L’armée d'Hitler venait juste de battre la France lorsque le gouvernement de Franco, profitant de la victoire de ses amis nazis, commença à agir contre les exilés républicains en France. Tout d'abord, il essaya de détruire toutes les organisations que les réfugiés maintenaient en fonctionnement dans leur exil ainsi que de prendre le contrôle de leurs biens et de leurs documents ; d'autre part, il s’efforça aussi, avec l’aide des allemands, de faire arrêter et renvoyer en Espagne diverses personnalités républicaines qui se trouvaient dans la «zone occupée» par l'armée allemande, ainsi que d’en faire arrêter et extrader d’autres qui se trouvaient dans la «zone libre» dépendant du gouvernement de Vichy. [...]
Nous croyons que les livraisons de réfugiés républicains résidant dans la France occupée prirent fin suite aux protestations du gouvernement de Vichy devant la Commission d'armistice franco-allemande à Wiesbaden, car elles n’étaient pas prévues par les clauses de l’armistice et, par conséquent, il aurait appartenu aux autorités françaises de s’en occuper, après présentation par le gouvernement espagnol d’une demande d’extradition.

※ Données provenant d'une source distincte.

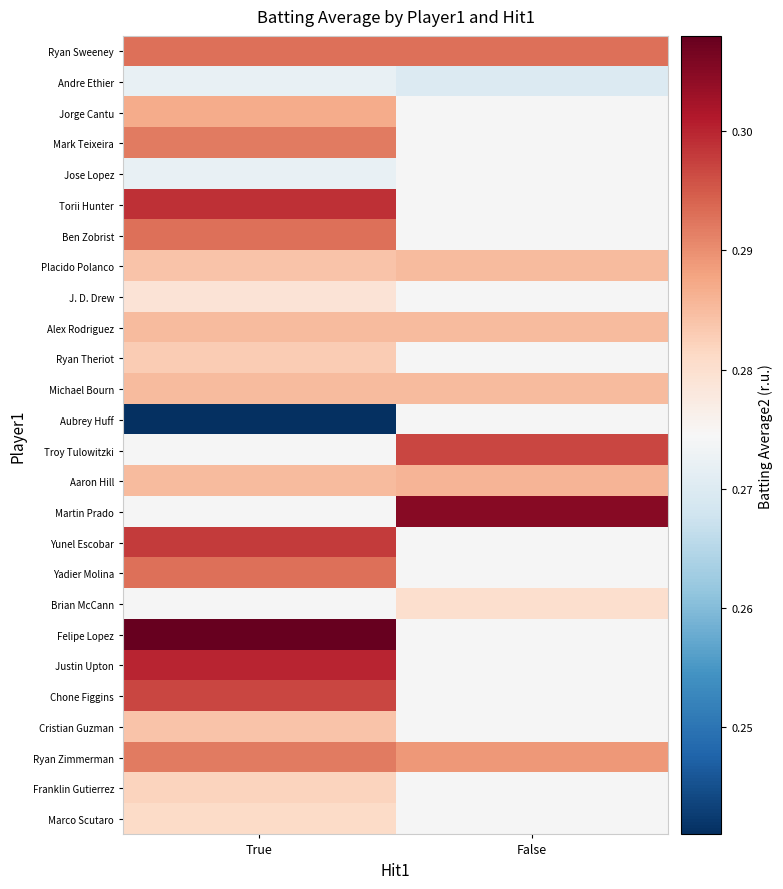

What value does the Yadier Molina series have at True?

0.3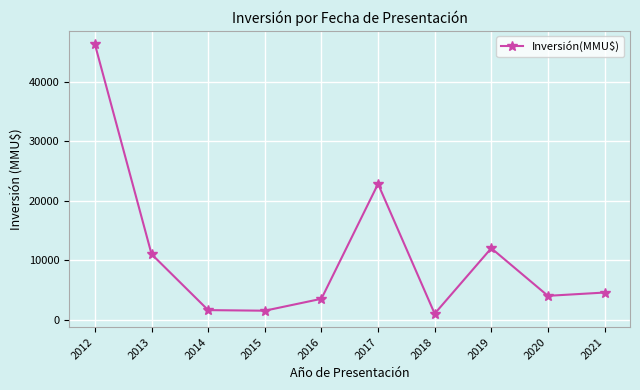

The value at 2012 is 46244. True or false?

True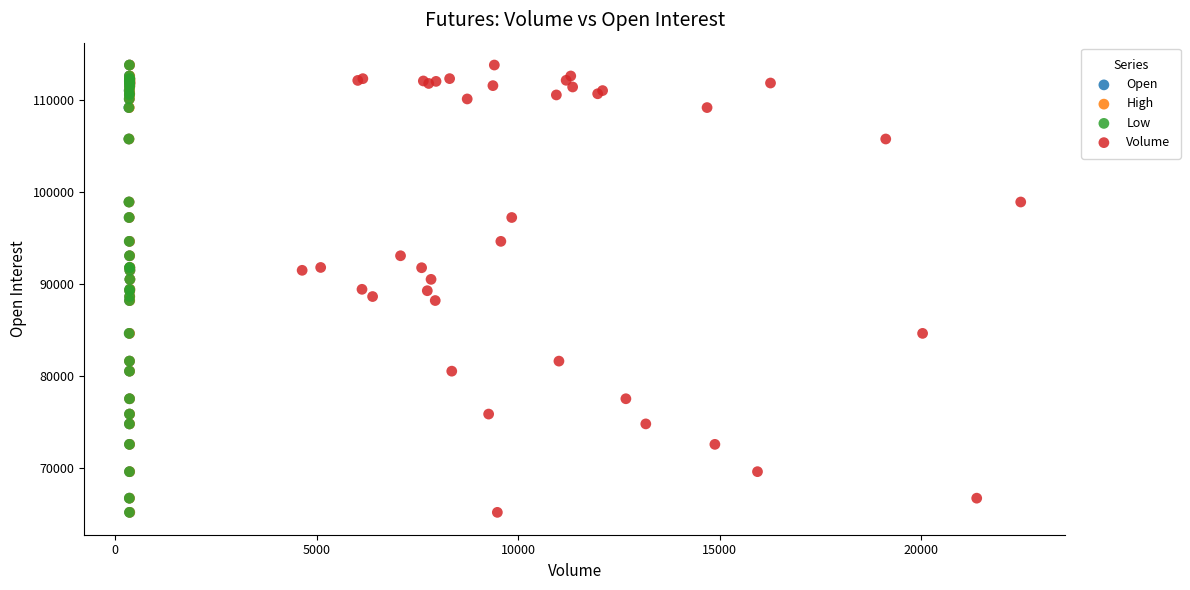

What are all the series names shown in the legend?

Open, High, Low, Volume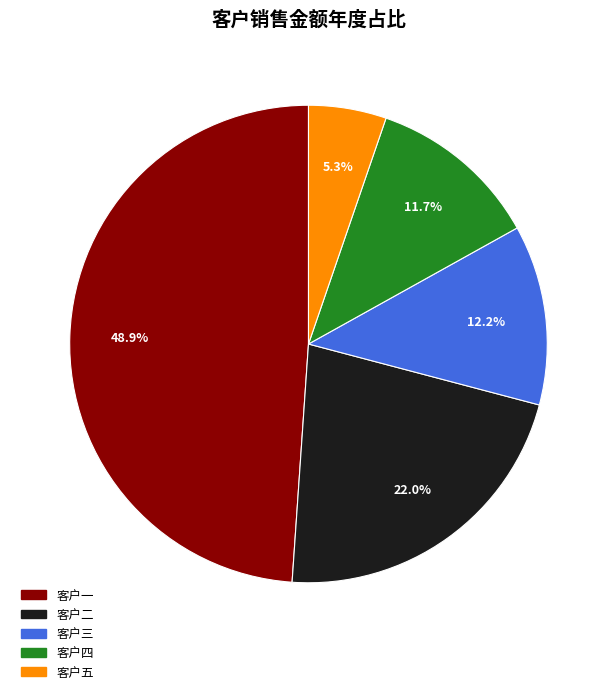

Is it true that 客户三 is 21% of the pie?

False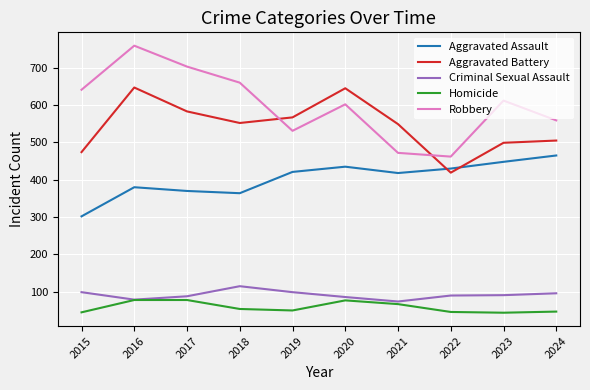

Which category has the highest value in the Aggravated Assault series?

2024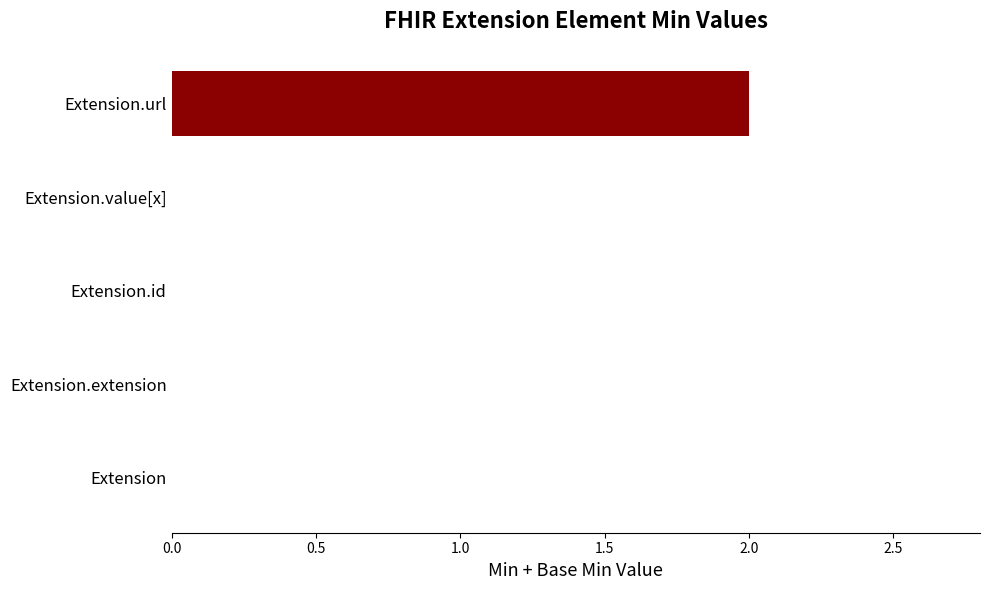

How many data points does each series have?

5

Et c’est justement le 23 août 1940, quelques jours après que le président Companys eût été détenu dans la zone occupée, que la représentation diplomatique du Mexique en France et le gouvernement de Vichy signèrent un accord très important pour régler la situation des réfugiés républicains en France. Par cet accord, le gouvernement de Vichy s’engageait à garantir l'existence et la liberté des réfugiés républicains en France et surtout à limiter les extraditions sur demande du gouvernement de Franco aux seuls crimes et délits de droit commun sans aucune lien avec des actes de nature politique. Le gouvernement français s’engageait également à ne permettre la livraison d’aucun réfugié espagnol, nulle part sur le territoire français, sans passer au préalable par la procédure d'extradition. Par conséquent, il était clair que les livraisons directes aux autorités espagnoles telles qu’effectuées par les Allemands n'étaient pas légales et devaient être supprimées.
Finalement, le gouvernement mexicain offrait aux plus de 100 000 réfugiés qui se trouvaient en France la possibilité de voyager au Mexique s’ils le demandaient, en leur fournissant des moyens de transport gratuits. Et il s’engageait, dans l’attente de leur embarquement, à les aider financièrement, prenant ainsi le relais de la tâche effectuée jusqu’alors par les organisations républicaines JARE [Conseil d'aide aux républicains espagnols] et SERE [Service d’évacuation des réfugiés espagnols], qui depuis l'occupation de Paris par les troupes allemandes avaient été supprimées et dont les locaux, biens et fichiers avaient été saisis par la police espagnole relevant de l’ambassade de l’Espagne franquiste.
En outre, l’exécution du président catalan Companys, le 15 octobre 1940, à Barcelone, déclencha une vive réaction internationale. Au Mexique, un comité fut créé pour aider les Républicains espagnols en péril, qui promut des actions dans toute l'Amérique. Les gouvernements de plusieurs de ces pays exprimèrent leur préoccupation au gouvernement de Vichy, face au risque que d'autres réfugiés républicains fussent livrés au gouvernement de Franco. Tous ces faits contribuèrent à faire cesser les livraisons de réfugiés par l’Allemagne et le gouvernement du maréchal Pétain n'accorda plus l'extradition des personnalités républicaines réfugiées réclamées par le gouvernement de Madrid. Le refus persistant du gouvernement de Vichy aux demandes d'extradition du gouvernement de Madrid provoqua la diminution du nombre de demandes présentées.
Auteur: Josep Benet
Les extraits sont tirés du chapitre que Josep Benet (1920-2008) a consacré à la persécution par Franco des républicains réfugiés en France dans son livre Exili i mort del president Companys (Exil et mort du président Companys), publié en 1990.